**Stated goal 1**
Lay out the listing as a two-column CSV with columns named instruction and response, one row for each entry, covering everything from the start of the listing through the line containing "text Lista de", inclusive. Put each entry's text and its answer in its own quoted field, with line breaks replaced by spaces.

-- start Excerpt to read --

Wednesday, July 4, 2012

movie review: 'the amazing spider-man'

Short version: well, it's okay. Realize that I've never been the biggest Spider-Man fan, but I will say that certain elements (like the leads and some of the aesthetic) really do work, but they're let down by an uneven supporting cast, some iffy effects, and a really problematic script. It's worth seeing, but it's not going to change your life. Warning: if you're a hardcore fan of Spider-Man, particularly of the Sam Raimi films, this movie will make you spit fire and brimstone, and while I can't say that you're not somewhat justified, you could do so much worse.

Longer version...

You know, I was all set to talk about all of the factors behind why this movie was made, and all the contributing factors. Having kept up to date on much of the press and buzz surrounding this movie, I couldn't help but feel both jaded and a little angry that it was being made at all. Even despite great casting and a hugely promising villain (I'll come back to this), I had a really bad feeling about this movie.

Because let's be honest here, this movie isn't being made because the writers wanted to try something special. This isn't being made because the Spider-Man story needs another fresh coat of paint with promising talent. No, this movie is being made because Marvel and Disney want the Spider-Man license back so they can team him up with the Avengers, and the only way Sony gets to hold onto the Spider-Man license is make a quick movie on the fly with the most affordable cast of stars they can scramble together. They threw Sam Raimi out and under the bus because he was difficult to work with on Spider-Man 3 (can't blame him, exactly, considering he wanted to use the Lizard or Vulture and was instead forced to use a shitty, shitty version of Venom - sorry, Topher Grace, but you couldn't have redeemed that), and they wanted to go for a darker, edgier sensibility. Immediately, this set off warning bells for me, because I know well that from the comics, making Spider-Man stories darker doesn't make them better. The fact that this seemed to be a remake for all the wrong reasons (drawing story cues from the Ultimate Spider-Man series in the comics) just didn't sit well with me.

And continuing on that thread, as much as I knew they had a great cast for this movie with Andrew Garfield and Emma Stone and Denis Leary and Martin Sheen, I still had misgivings. As much as I think Tobey Maguire and Kirsten Dunst aren't compelling leads, the supporting cast of Raimi's Spider-Man movies was phenomenal. I mean, James Franco, Willem Dafoe, J.K Simmons (who is awesome in anything and everything), Alfred Molina, Rosemary Harris, and Thomas Haden Church all gave great performances in the trilogy. Yes, sometimes the movies were a bit campy and silly, but that's Sam Raimi's sensibilities for you - he got the tone and style of the better Spider-Man comics down pat, even if Peter wasn't snapping off one-liners. 

And here's the other thing: for the most part, all three of the Raimi Spider-Man movies are pretty damn good. The second is widely considered one of the best superhero movies of all time, but I like the first one a little more because Willem Dafoe is awesome. But even the third one I'd still hold to being a good movie - just not a great Spider-Man movie (and that has to do with a lengthy diatribe regarding Sandman and Venom and a number of other factors that would eventually descend into a clusterfuck of nerd rage). Yes, it's over-plotted and a little stupid at points, but there are moments of genuine artistic genius in that movie (my personal favourites being the Sandman creation scene in the particle physics research facility and the clocktower scene). To me at least, there doesn't seem to be a need to retell the Spider-Man story - there's already been three good movies exploring it - unless, of course, you're going to do something new with it.

-- end Excerpt to read --
-- start Records supplied --

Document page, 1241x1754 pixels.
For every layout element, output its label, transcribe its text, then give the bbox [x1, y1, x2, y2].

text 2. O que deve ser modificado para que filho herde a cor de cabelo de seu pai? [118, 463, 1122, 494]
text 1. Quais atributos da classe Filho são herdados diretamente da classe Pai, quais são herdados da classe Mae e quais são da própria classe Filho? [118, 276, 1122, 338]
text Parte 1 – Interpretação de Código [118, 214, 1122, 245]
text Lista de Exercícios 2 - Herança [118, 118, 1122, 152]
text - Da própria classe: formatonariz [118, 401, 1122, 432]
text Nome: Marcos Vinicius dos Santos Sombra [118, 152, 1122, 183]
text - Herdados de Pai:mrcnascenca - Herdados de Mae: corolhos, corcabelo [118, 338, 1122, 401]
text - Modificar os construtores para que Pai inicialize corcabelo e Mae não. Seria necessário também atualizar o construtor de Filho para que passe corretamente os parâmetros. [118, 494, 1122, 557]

-- end Records supplied --

**Stated goal 2**
Output the passage of the movie review between "movie review: 'the" and "so much worse.", inclusive, copied word for word.

**Correct result 1**
instruction,response
"Document page, 1241x1754 pixels. For every layout element, output its label, transcribe its text, then give the bbox [x1, y1, x2, y2].","text 2. O que deve ser modificado para que filho herde a cor de cabelo de seu pai? [118, 463, 1122, 494] text 1. Quais atributos da classe Filho são herdados diretamente da classe Pai, quais são herdados da classe Mae e quais são da própria classe Filho? [118, 276, 1122, 338] text Parte 1 – Interpretação de Código [118, 214, 1122, 245] text Lista de Exercícios 2 - Herança [118, 118, 1122, 152]"

**Correct result 2**
movie review: 'the amazing spider-man'

Short version: well, it's okay. Realize that I've never been the biggest Spider-Man fan, but I will say that certain elements (like the leads and some of the aesthetic) really do work, but they're let down by an uneven supporting cast, some iffy effects, and a really problematic script. It's worth seeing, but it's not going to change your life. Warning: if you're a hardcore fan of Spider-Man, particularly of the Sam Raimi films, this movie will make you spit fire and brimstone, and while I can't say that you're not somewhat justified, you could do so much worse.